**Your goal:**
Scan the records beneath this line for the line holding "left shoulder: (591, 232, -1)" and the line holding "right hip: (489, 421, -2)", then transcribe exactly those two and all lines between.

**Provided data:**
"""
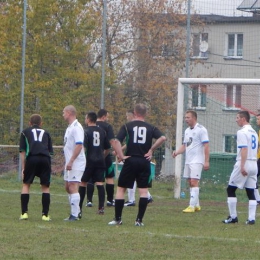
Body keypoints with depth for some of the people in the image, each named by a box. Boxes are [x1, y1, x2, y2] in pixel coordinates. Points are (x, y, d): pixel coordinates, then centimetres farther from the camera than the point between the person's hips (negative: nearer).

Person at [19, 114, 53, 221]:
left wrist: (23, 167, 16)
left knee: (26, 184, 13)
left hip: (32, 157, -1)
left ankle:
"""
"""
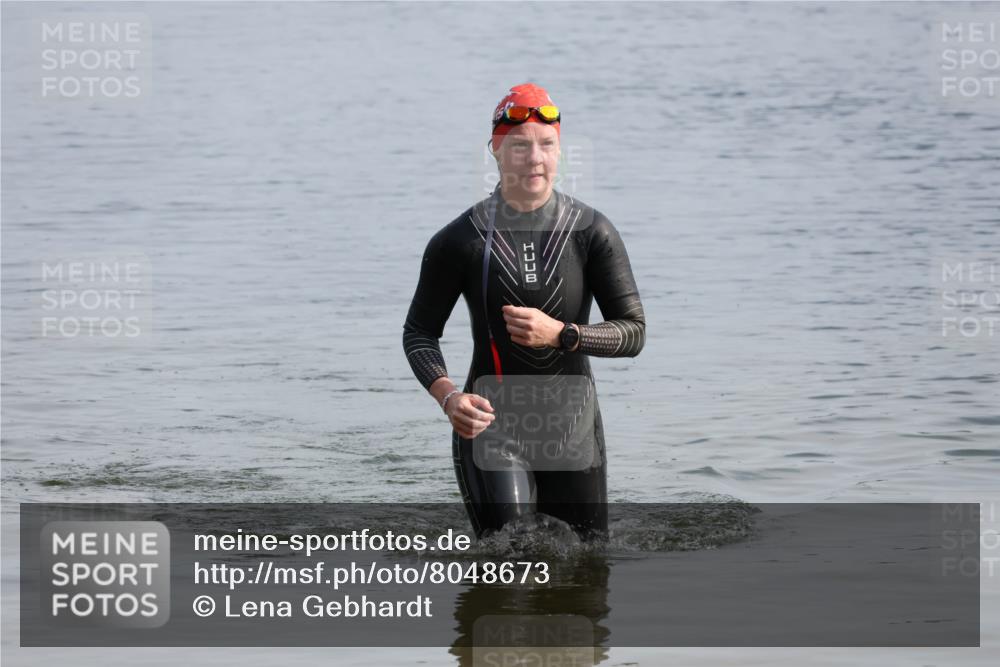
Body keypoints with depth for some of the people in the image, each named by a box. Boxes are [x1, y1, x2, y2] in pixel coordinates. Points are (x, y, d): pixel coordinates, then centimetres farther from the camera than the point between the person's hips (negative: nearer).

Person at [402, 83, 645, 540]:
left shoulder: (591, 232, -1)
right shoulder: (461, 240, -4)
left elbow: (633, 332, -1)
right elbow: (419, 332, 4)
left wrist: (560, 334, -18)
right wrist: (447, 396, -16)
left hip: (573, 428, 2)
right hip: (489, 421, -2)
"""
**Output for this task:**
left shoulder: (591, 232, -1)
right shoulder: (461, 240, -4)
left elbow: (633, 332, -1)
right elbow: (419, 332, 4)
left wrist: (560, 334, -18)
right wrist: (447, 396, -16)
left hip: (573, 428, 2)
right hip: (489, 421, -2)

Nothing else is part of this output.